当将个人设备用于业务任务时用户通常会丧失其把移动设备用于工作之前享有的部分或全部隐私。
员工可能需要同意机构通过移动设备对其进行跟踪和监控即便用户没有使用公司财产并且在非工作时间。
用户应该把在BYOD 或CYOD 下使用的个人设备视为准公司财产。 在移动设备方面员工保护自己隐私的主要方法是不把一个设备同时用于工作和个人活动。 12. 列装退役
移动设备部署策略应该阐明个人移动设备的列装和退役规程。
移动设备列装包括安装安全、管理和生产应用程序以及执行安全和生产配置设置。
这些配置的执行过程可由MDM/UEM解决方案负责移动设备退役包括正式擦除业务数据以及删除所有业务专用的应用程序。
在有些情况下可能还需要完全擦除设备并恢复出厂设置。
这些进程中的任何一个都有可能导致个人数据的丢失或改动。

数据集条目
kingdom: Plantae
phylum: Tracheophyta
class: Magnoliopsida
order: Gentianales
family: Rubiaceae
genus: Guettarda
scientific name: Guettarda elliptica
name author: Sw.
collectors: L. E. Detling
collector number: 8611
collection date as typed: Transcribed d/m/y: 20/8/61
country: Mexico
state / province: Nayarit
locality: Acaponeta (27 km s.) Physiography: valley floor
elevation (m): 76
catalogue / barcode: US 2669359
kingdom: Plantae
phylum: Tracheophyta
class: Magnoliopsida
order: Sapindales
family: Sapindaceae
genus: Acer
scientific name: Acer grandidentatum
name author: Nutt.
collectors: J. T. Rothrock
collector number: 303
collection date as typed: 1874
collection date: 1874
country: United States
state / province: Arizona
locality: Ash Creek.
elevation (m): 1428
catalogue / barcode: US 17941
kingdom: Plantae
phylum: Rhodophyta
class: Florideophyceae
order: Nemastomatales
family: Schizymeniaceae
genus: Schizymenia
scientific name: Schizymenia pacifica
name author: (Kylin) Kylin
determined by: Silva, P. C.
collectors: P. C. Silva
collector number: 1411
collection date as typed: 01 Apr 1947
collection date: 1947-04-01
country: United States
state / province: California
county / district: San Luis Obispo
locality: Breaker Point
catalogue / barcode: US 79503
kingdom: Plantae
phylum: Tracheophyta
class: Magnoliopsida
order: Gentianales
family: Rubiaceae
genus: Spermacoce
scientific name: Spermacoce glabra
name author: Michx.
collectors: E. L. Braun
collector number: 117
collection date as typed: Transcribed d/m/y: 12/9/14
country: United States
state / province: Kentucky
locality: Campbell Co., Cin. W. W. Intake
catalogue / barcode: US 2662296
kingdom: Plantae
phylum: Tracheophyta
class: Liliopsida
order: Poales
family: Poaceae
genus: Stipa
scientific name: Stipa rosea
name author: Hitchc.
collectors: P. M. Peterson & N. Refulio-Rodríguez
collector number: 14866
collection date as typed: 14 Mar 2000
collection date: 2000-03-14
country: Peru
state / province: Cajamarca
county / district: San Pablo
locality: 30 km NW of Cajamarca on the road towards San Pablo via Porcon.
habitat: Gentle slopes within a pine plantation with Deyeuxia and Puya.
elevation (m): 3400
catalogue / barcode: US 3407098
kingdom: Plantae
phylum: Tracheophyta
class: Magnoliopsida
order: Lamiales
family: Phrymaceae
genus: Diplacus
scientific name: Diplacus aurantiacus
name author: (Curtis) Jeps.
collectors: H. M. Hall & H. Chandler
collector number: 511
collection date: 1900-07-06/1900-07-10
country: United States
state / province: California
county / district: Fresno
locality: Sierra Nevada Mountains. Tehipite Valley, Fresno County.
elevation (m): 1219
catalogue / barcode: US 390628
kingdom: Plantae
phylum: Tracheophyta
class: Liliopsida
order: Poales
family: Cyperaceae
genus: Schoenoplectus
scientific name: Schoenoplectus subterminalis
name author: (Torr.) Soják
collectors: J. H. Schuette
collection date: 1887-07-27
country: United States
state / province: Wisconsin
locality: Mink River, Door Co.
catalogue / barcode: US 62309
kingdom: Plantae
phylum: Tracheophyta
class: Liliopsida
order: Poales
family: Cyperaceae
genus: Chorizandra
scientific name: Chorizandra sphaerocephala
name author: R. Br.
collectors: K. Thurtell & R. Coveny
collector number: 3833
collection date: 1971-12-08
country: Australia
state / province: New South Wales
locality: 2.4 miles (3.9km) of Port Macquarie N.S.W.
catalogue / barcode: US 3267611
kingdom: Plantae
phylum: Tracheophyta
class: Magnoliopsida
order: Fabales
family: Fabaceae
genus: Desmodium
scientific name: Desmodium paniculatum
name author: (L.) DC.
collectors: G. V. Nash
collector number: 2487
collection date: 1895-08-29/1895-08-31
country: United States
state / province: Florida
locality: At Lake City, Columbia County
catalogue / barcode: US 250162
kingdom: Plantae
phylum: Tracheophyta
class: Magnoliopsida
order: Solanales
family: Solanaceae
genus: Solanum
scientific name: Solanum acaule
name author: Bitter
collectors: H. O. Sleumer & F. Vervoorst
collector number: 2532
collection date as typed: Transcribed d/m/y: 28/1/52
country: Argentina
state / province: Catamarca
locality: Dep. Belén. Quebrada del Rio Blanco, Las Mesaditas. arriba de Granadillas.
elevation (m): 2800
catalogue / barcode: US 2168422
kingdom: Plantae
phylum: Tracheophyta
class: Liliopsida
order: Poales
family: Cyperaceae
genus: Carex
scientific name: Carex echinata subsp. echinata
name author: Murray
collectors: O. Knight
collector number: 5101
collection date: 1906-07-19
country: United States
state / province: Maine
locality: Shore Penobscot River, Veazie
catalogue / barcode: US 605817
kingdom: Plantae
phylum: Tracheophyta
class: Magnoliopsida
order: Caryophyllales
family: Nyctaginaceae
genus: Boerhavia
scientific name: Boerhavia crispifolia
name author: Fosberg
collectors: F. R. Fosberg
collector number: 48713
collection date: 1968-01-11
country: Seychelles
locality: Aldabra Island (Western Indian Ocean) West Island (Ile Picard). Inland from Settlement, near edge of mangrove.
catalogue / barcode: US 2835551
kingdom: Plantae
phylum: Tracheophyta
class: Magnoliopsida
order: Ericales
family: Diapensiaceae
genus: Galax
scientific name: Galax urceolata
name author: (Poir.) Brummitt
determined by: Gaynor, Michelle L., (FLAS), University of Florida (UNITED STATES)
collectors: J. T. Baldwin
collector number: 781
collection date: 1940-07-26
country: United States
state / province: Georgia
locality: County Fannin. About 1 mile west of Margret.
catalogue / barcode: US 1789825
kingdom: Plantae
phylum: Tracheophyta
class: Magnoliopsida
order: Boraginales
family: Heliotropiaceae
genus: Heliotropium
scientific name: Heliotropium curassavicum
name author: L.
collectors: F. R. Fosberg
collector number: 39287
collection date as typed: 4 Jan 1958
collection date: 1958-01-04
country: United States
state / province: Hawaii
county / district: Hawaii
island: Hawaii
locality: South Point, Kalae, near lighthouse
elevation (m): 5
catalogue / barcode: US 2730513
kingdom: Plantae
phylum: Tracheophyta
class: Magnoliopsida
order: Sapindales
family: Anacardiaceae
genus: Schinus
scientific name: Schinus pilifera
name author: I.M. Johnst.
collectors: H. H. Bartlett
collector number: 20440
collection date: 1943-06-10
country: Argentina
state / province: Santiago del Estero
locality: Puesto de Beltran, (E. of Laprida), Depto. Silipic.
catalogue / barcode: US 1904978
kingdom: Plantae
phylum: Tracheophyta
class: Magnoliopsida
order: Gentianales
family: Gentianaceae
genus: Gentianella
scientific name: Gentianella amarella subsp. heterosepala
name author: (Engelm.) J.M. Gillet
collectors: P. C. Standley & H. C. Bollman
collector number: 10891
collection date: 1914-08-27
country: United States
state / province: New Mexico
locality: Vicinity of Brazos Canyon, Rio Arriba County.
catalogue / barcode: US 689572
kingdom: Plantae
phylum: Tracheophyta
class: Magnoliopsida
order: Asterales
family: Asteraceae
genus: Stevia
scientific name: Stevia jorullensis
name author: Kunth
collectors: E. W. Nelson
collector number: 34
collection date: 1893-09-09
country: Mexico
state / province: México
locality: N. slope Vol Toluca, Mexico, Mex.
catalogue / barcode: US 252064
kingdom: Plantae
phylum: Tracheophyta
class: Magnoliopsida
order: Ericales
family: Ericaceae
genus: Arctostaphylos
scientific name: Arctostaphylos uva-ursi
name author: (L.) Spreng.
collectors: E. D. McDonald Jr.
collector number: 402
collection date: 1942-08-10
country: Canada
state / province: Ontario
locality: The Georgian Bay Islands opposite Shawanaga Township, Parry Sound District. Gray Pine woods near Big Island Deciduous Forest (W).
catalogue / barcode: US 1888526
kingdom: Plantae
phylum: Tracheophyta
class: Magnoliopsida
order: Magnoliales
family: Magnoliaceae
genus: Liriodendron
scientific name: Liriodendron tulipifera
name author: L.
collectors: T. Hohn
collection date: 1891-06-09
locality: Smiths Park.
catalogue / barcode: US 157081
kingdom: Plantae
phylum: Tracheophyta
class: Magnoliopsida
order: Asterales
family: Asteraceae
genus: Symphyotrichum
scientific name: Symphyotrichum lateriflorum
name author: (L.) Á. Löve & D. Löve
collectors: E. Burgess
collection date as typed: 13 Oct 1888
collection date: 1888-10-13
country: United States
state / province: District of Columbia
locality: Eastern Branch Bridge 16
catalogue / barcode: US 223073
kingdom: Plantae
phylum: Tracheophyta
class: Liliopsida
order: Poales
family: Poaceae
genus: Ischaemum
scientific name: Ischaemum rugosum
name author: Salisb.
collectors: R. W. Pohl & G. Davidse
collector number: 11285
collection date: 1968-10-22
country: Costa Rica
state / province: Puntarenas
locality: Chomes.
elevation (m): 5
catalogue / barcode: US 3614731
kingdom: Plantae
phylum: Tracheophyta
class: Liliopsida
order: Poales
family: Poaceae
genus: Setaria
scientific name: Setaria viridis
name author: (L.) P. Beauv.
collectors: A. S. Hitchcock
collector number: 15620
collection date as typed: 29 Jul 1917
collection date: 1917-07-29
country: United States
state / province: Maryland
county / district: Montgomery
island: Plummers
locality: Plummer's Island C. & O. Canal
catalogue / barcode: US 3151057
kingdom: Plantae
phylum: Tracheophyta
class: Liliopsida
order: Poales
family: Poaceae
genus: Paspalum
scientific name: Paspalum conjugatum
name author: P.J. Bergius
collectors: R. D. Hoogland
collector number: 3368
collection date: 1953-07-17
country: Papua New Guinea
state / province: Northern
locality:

§ 任务 1:
根据移动设备这段文字，移动设备列装包括哪些工作？
§ 任务 2:
逐字抄录移动设备这段文字中从"员工可能需要同意机构通过移动"一直到"移动设备部署策略应该阐明个人移动设备的列装和退役规程。"的全部内容。
§ 任务 3:
从移动设备这段文字的最后一句之后接着往下写。

§ 输出 1:
安装安全、管理和生产应用程序，以及执行安全和生产配置设置。

§ 输出 2:
员工可能需要同意机构通过移动设备对其进行跟踪和监控即便用户没有使用公司财产并且在非工作时间。
用户应该把在BYOD 或CYOD 下使用的个人设备视为准公司财产。 在移动设备方面员工保护自己隐私的主要方法是不把一个设备同时用于工作和个人活动。 12. 列装退役
移动设备部署策略应该阐明个人移动设备的列装和退役规程。

§ 输出 3:
你应该先让你的用户了解这些风险再让他们的设备进入列装退役流程。 13. 遵守公司策略
移动设备部署策略应该清晰阐明在业务活动中使用个人移动设备时员工仍有义务遵守公司策略。
员工应该把移动设备视为公司财产并遵守所有限制即使在非办公场所和下班时间也是如此。 14. 用户接受
移动设备部署策略必须明确并具体地说明在工作中使用个人设备时应具备的所有要素。
对于许多用户来说依照公司策略实施的限制、安全设置和MDM/UEM 跟踪远比他们想象的麻烦。
因此在允许一台个人设备进入你的生产环境之前你应该努力讲清楚移动设备部署策略的详细规定。
只有在员工表示同意和接受后通常需要在文件上签字他们的设备才能列装并投入使用。 15. 架构基础设施方面的考虑
机构在落实移动设备部署策略时应该对自己的网络和安全设计、架构和基础设施进行评估。
如果每名员工都自带一台个人设备则网络上的端点设备数量可能会翻一倍。
这要求你做出计划以处理以下问题 IP地址分配、通信隔离、数据优先级管理、不断增加的入侵检测系统(IDS)入侵预防系统(IPS)监控负担以及不断增加的带宽消耗包括内部的和任何跨互联网连接的问题。
大多数移动设备都可启用无线通信而这可能要求有更强大的无线网络以及处理Wi-Fi拥塞和干扰的能力。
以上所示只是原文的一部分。